I am aware of this, and I really advocate against overriding the run command in my team. The main issues described above (lack of composability and flexibility, difficulties for maintenance and distribution) are really a major concern if you have several plugins overriding the run command with a high conflict risk. But I acknowledge it is the best current solution.

I have a couple of suggested modifications to your proposal. A runner.yml file makes sense, but to me it seems most natural that this would live in conf/env/

While reading again my own, issue, i found out that I did not mention this, but in my mind this is completly natural that the runner.yml lives inside the conf/<env>. This is what I implied when writing that it behaves in a "catalog-like way" for the reasons you mention:

It seems to me there are maybe 3 options here along the lines we're thinking:

  1. [...] one global runner.yml file that specifies multiple runners, and you select your runner through --runner
  2. [...] one runner.yml file in each environment that specifies a single runner. You can specify only env in kedro run.
  3. [...] A combination of 1+2: one runner.yml file in each environment that specifies multiple runners. You can specify env and runner independently when you do a kedro run.

Given clarification above, we both agree that 1. is not the right solution. Regarding the 2 remaining solution, I would be inclined to pick up solution 3. The solution 2 seems very elegant (we can argue that getting rid of an argument in the run command may makes user experience easier here), but it feels restrictive.

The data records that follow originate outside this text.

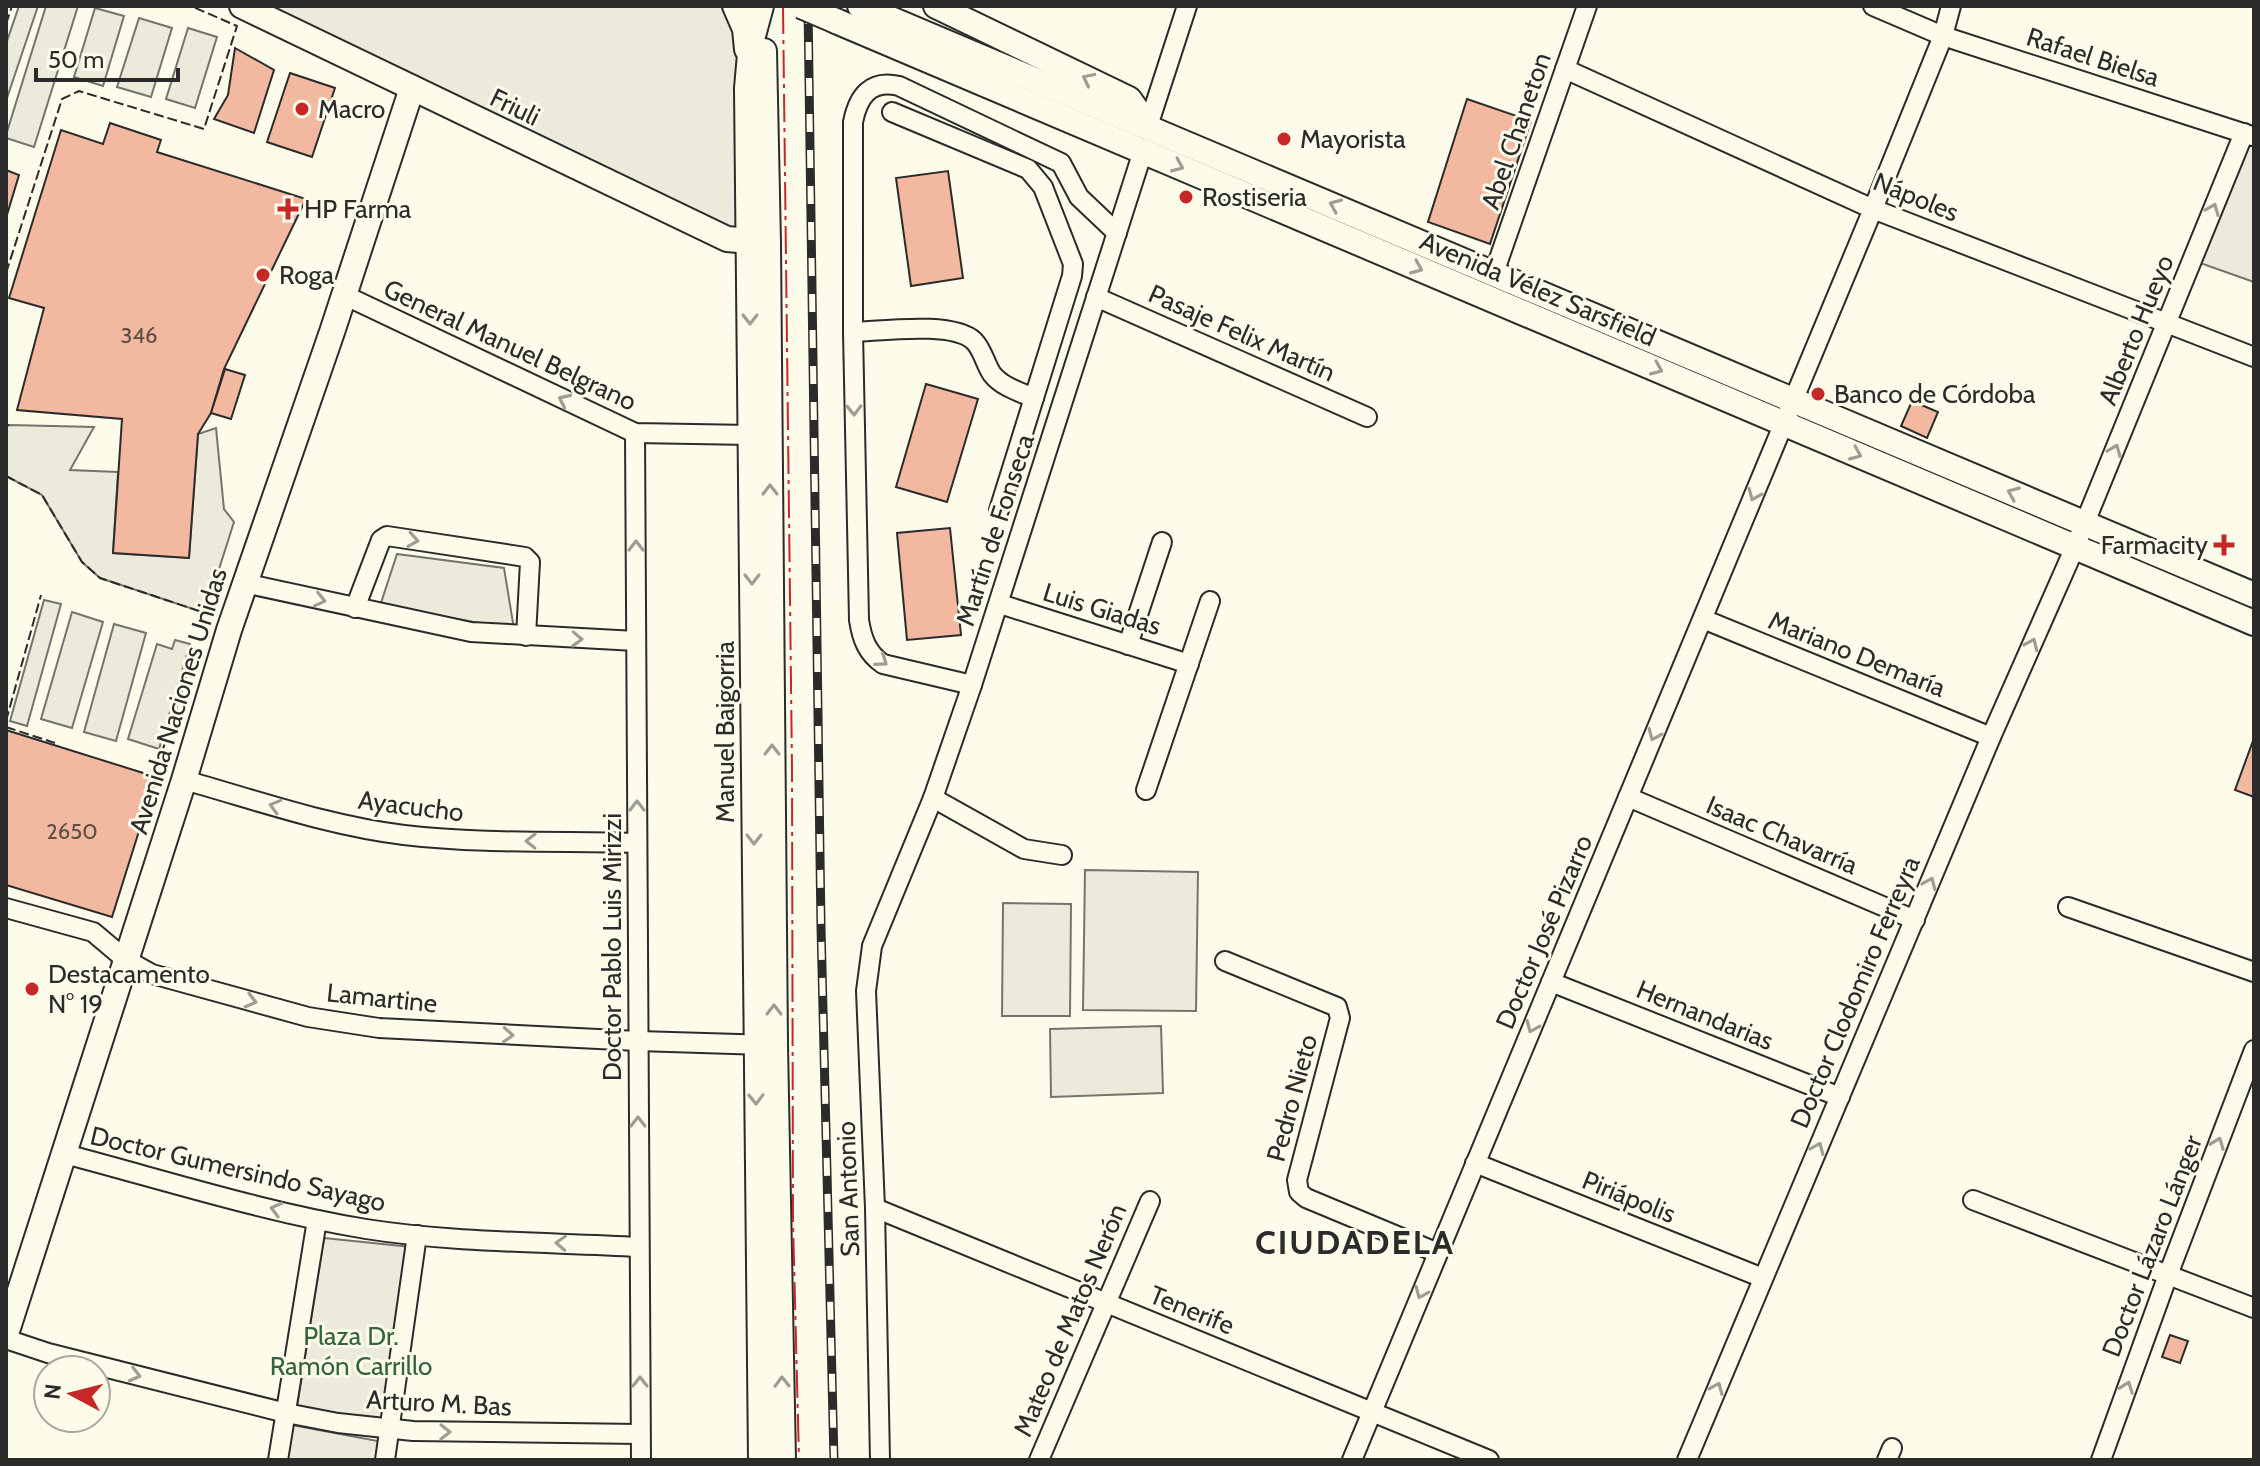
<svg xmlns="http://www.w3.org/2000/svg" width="2260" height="1466" font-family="Cabin,sans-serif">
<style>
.green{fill:#ecebdb;stroke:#74746e;stroke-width:2}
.parking{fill:#eceadb;stroke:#74746e;stroke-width:2}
.building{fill:#f2b8a0;stroke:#2b2b2b;stroke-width:2}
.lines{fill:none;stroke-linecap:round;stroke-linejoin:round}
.street-casing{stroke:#2b2b2b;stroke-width:22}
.secondary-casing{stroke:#2b2b2b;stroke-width:28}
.street{stroke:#fdfbea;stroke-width:18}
.secondary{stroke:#fdfbea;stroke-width:24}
.rail-casing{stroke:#2b2b2b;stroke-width:9}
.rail{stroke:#fdfbea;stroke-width:6;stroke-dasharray:18;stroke-linecap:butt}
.secondary-bridge-casing{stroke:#2b2b2b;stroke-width:28;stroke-linecap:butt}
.secondary-bridge{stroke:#fdfbea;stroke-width:24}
.fence{stroke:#2b2b2b;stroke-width:2;stroke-dasharray:10 4;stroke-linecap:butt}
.power{stroke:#c62828;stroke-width:2;stroke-dasharray:28 6 4 6;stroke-linecap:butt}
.oneway{stroke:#9e9d94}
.poi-dot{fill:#c62828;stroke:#fdfbea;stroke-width:3}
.labels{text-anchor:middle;stroke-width:6;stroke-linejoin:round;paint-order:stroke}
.number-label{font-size:22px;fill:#5d4e48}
.street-label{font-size:26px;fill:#2b2b2b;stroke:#fdfbea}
.poi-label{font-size:26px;fill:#2b2b2b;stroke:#fdfbea;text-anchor:start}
.park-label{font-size:26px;fill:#34623c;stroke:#fdfbea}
.district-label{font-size:34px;font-weight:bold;letter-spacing:2px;fill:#2b2b2b;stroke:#fdfbea}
</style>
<rect width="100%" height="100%" fill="#fdfbea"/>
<g class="green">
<polygon points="242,6 735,6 750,241"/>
<polygon points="2244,133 2254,137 2254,282 2200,263"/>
<polygon points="9,425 94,427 70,470 118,472 113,553 189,558 198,434 216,428 224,509 234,522 205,613 100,578 82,562 42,495 6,476 6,426"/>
<polygon points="397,554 504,568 514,629 380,606"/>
<polygon points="1085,870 1198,872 1196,1011 1083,1010"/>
<polygon points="1003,903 1071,904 1070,1016 1002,1016"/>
<polygon points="1161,1026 1163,1093 1051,1097 1050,1029"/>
<polygon points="324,1238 411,1247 385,1423 297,1407"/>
<polygon points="292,1425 383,1442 380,1460 286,1460"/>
</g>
<g class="parking">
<polygon points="19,6 38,6 6,101 6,44"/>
<polygon points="46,6 78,6 34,147 6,138 6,135"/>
<polygon points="95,8 124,16 103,86 74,77"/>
<polygon points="139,18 172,28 151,97 117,87"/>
<polygon points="188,28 217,37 195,108 166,99"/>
<polygon points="44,600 61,604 27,726 10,721"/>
<polygon points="72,612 103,622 72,728 41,719"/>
<polygon points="114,624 146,633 116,741 84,732"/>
<polygon points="175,640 190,644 159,749 128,739 157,644 172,649"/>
</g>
<g class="building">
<polygon points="235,48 274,70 254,133 214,119 228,95"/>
<polygon points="290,73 335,88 312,157 267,142"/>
<polygon points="1467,99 1531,121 1490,244 1428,222"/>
<polygon points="110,123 161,140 157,152 306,199 224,369 211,413 198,434 189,558 113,553 122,419 17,410 44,308 9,298 61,130 103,144"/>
<polygon points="6,170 19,175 6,218"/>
<polygon points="948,171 963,278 911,286 896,178"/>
<polygon points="225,369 245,375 231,419 211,413"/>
<polygon points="926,384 978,399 947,502 896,487"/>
<polygon points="1912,401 1938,412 1927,438 1901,426"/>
<polygon points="950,528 961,635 907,640 897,533"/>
<polygon points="6,730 156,777 112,917 6,885"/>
<polygon points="2254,738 2254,797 2235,790"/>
<polygon points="2170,1335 2188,1341 2180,1363 2162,1357"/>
</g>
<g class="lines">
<defs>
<g id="street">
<polyline points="1873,6 1943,36 2252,136"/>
<polyline points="1565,69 1873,209 2254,357"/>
<polyline points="892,112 1028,169 1043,187 1073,264 1072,276 999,510"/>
<polyline points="1148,126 1187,6"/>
<polyline points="1494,273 1587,6"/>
<polyline points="344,295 635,433 751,435"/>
<polyline points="1096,297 1367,417"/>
<path d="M853 332C882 331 953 321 974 341 983 350 985 364 992 374 1002 387 1020 392 1034 398"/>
<polyline points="635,433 641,1460"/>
<polyline points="244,583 471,632 636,641"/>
<polyline points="1000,604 1189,664"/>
<polyline points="355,608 381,540 387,536 525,557 530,562 526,636"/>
<polyline points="1703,619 1991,737"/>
<polyline points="1128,645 1162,542"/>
<path d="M972 685 883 664C867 653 862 639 859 620L853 332V122C858 97 870 79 899 86L1061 163 1079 197 1117 233"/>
<path d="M184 780C256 800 329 826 404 835 481 844 560 841 637 843"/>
<polyline points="1146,790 1210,601"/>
<polyline points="1628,797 1915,920"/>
<polyline points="933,798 1024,849 1062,855"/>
<polyline points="2068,907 2254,972"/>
<polyline points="6,908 93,932 125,959 152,974 308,1017 379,1028 638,1041 768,1045"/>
<polyline points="1225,961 1337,1007 1340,1018 1297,1180 1299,1192 1306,1198 1438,1253"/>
<polyline points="1551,982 1840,1097"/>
<path d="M65 1154C164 1180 264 1212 366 1229 455 1243 549 1242 639 1247"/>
<polyline points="1475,1163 1763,1278"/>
<polyline points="1973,1200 2254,1308"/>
<polyline points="875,1208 1489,1460"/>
<polyline points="6,1339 48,1353 286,1413 338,1423 413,1431 640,1434"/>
<polyline points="278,1460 317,1220"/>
<polyline points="385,1460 417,1235"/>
<polyline points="880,1460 875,1208 866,991 872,946 933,798 972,685 1143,151"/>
<polyline points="1039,1460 1150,1201"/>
<polyline points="1352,1460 1873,209 1943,36 1951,6"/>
<polyline points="1687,1460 1991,737 2075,547 2244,133"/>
<polyline points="1887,1460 1892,1448"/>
<polyline points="2101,1460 2168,1275 2254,1050"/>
</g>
<g id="secondary">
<polyline points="242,6 727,239 750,241"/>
<polyline points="735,6 745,29 747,49"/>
<polyline points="761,6 751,43 747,88 761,1460"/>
<polyline points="860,6 2254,595"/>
<polyline points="936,6 1129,99 1148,126"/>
<polyline points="836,21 2254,623"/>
<polyline points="764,51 768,243 775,1045 783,1460"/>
<polyline points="6,1334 184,780 229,630 332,332 412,88"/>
</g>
</defs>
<use href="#street" class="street-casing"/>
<use href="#secondary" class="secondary-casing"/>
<use href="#street" class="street"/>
<use href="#secondary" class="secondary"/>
<defs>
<polyline id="rail" points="808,6 821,927 834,1460"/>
</defs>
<use href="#rail" class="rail-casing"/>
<use href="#rail" class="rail"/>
<defs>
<polyline id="secondary-bridge" points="801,6 836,21"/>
</defs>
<use href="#secondary-bridge" class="secondary-bridge-casing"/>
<use href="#secondary-bridge" class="secondary-bridge"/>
<g class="fence">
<polyline points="6,24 12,6"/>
<polyline points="6,273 62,99 79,91 204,129 237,26 191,6"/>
<polyline points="6,426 9,425"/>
<polyline points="6,476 42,495 82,562 100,578 205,613"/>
<polyline points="6,721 41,595"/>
<polyline points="6,727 55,743"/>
<polyline points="154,777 192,659"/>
</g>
<polyline class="power" points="783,6 792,768 793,1222 799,1460"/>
</g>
<defs><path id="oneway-chevron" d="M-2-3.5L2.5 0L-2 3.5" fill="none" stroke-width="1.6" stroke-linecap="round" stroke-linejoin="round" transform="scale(2)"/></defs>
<g class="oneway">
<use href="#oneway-chevron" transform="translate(1088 79) rotate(-154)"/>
<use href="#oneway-chevron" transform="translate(1178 166) rotate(23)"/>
<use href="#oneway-chevron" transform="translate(1335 205) rotate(-157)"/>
<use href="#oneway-chevron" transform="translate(2213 209) rotate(-68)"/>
<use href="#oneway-chevron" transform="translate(1417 268) rotate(23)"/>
<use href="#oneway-chevron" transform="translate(750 319) rotate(90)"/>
<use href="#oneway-chevron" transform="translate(1657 369) rotate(23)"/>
<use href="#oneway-chevron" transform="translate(564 400) rotate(-155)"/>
<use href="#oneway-chevron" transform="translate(854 410) rotate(89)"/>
<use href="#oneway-chevron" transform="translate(2115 450) rotate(-68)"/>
<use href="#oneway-chevron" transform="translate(1856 454) rotate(23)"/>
<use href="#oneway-chevron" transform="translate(770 490) rotate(-90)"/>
<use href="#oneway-chevron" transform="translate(2013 493) rotate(-157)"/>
<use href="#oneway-chevron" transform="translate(1754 495) rotate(113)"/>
<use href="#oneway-chevron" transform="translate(413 540) rotate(9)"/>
<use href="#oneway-chevron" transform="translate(636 546) rotate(-90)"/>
<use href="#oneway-chevron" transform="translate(752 579) rotate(90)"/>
<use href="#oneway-chevron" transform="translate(320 600) rotate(13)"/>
<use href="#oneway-chevron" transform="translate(577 639) rotate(2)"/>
<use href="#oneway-chevron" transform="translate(2032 644) rotate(-66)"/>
<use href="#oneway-chevron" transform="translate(882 661) rotate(35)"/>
<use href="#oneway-chevron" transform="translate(1654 735) rotate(113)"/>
<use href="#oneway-chevron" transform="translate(772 750) rotate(-90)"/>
<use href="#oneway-chevron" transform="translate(275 806) rotate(-164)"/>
<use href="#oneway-chevron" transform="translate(637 806) rotate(-90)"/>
<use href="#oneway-chevron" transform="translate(754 839) rotate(90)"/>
<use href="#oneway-chevron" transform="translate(531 841) rotate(-179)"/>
<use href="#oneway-chevron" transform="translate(1930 883) rotate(-67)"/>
<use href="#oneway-chevron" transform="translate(251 1001) rotate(15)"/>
<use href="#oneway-chevron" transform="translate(774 1010) rotate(-90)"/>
<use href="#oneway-chevron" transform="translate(1532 1027) rotate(113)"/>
<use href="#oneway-chevron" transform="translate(508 1035) rotate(3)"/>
<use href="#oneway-chevron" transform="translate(756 1099) rotate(89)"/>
<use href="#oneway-chevron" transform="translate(638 1122) rotate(-90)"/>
<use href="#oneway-chevron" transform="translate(2218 1143) rotate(-69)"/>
<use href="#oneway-chevron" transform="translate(1818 1148) rotate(-67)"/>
<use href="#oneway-chevron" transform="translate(276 1209) rotate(-165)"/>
<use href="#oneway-chevron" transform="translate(561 1243) rotate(-177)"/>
<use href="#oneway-chevron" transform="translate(1421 1293) rotate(113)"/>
<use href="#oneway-chevron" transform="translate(135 1375) rotate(14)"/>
<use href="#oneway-chevron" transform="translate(640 1382) rotate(-90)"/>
<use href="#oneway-chevron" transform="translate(782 1382) rotate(-91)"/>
<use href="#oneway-chevron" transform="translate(2127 1387) rotate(-70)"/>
<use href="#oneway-chevron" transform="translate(1717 1388) rotate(-67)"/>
<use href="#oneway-chevron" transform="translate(445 1432) rotate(1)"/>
</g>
<g class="poi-dot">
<circle cx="302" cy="109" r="8"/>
<circle cx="1284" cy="139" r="8"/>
<circle cx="1186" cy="197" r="8"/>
<path d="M284 197h8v8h8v8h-8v8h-8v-8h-8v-8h8z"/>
<circle cx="263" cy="275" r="8"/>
<circle cx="1818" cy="394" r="8"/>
<path d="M2220 533h8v8h8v8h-8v8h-8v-8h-8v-8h8z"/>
<circle cx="32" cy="989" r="8"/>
</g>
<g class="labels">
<g class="number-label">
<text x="139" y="343">346</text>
<text x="72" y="839">2650</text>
</g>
<g class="street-label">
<text transform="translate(2093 57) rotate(18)" y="9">Rafael Bielsa</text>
<text transform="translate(515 107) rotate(26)" y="9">Friuli</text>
<text transform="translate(1516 131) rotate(-71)" y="9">Abel Chaneton</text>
<text transform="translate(1916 197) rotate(22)" y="9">Nápoles</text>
<text transform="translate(1538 289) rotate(23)" y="9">Avenida Vélez Sarsfield</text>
<text transform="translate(2136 330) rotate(-68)" y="9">Alberto Hueyo</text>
<text transform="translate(1242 333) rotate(24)" y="9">Pasaje Felix Martín</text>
<text transform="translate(510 345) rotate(25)" y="9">General Manuel Belgrano</text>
<text transform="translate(995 530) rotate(-72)" y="9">Martín de Fonseca</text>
<text transform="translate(1102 609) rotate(17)" y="9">Luis Giadas</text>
<text transform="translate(1857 654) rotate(22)" y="9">Mariano Demaría</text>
<text transform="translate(178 701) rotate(-73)" y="9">Avenida Naciones Unidas</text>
<text transform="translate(725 732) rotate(-90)" y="9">Manuel Baigorria</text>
<text transform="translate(411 806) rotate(7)" y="9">Ayacucho</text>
<text transform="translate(1782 835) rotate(23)" y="9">Isaac Chavarría</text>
<text transform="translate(1544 932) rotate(-67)" y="9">Doctor José Pizarro</text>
<text transform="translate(612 947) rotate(-90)" y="9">Doctor Pablo Luis Mirizzi</text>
<text transform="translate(1855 992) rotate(-67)" y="9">Doctor Clodomiro Ferreyra</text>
<text transform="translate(382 998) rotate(6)" y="9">Lamartine</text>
<text transform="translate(1705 1015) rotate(22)" y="9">Hernandarias</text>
<text transform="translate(1292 1098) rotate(-75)" y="9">Pedro Nieto</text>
<text transform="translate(238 1169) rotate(13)" y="9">Doctor Gumersindo Sayago</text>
<text transform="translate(848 1189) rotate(-92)" y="9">San Antonio</text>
<text transform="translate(1629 1197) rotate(22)" y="9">Piriápolis</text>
<text transform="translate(2152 1246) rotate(-69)" y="9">Doctor Lázaro Lánger</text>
<text transform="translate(1192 1310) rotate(22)" y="9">Tenerife</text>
<text transform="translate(1070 1320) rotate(-67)" y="9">Mateo de Matos Nerón</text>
<text transform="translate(439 1403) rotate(3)" y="9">Arturo M. Bas</text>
</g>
<g class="poi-label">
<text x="318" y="118">Macro</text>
<text x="1300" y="148">Mayorista</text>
<text x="1202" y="206">Rostiseria</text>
<text x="304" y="218">HP Farma</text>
<text x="279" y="284">Roga</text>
<text x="1834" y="403">Banco de Córdoba</text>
<text x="2208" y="554" text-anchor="end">Farmacity</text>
<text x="48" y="983">Destacamento<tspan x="48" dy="30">N° 19</tspan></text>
</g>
<g class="park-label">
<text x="351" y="1345">Plaza Dr.<tspan x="351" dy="30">Ramón Carrillo</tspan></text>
</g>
<g class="district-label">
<text x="1355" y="1254">CIUDADELA</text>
</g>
</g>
<rect width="2260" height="1466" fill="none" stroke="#2b2b2b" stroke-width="16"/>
<g transform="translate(72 1394) rotate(277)"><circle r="38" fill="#fdfbea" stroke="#a9a89e" stroke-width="2"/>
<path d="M0-6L14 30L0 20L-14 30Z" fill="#c62828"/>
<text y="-12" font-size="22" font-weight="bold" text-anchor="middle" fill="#2b2b2b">N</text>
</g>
<path d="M36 68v12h142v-12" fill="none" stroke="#2b2b2b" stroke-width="4"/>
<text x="48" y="68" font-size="24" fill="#2b2b2b" stroke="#fdfbea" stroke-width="6" paint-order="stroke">50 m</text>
</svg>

This is quite common for me to have different environment (e.g. a "debug" one which persists all intermediary datasets, and an "integration" one where I log remotely some datasets instead of logging them locally). I want to be able to run the project in different fashion for the same environment (at least the usual "run" while developing; a "prod like" runner which recreates a virtual environment to test locally how the project would behave in the CI; a "service" runner which serves the pipeline instead of running it to test the project as an API locally). It would increase the maintenance burden if I have to duplicate my environments each time I want to run the project with a different runner.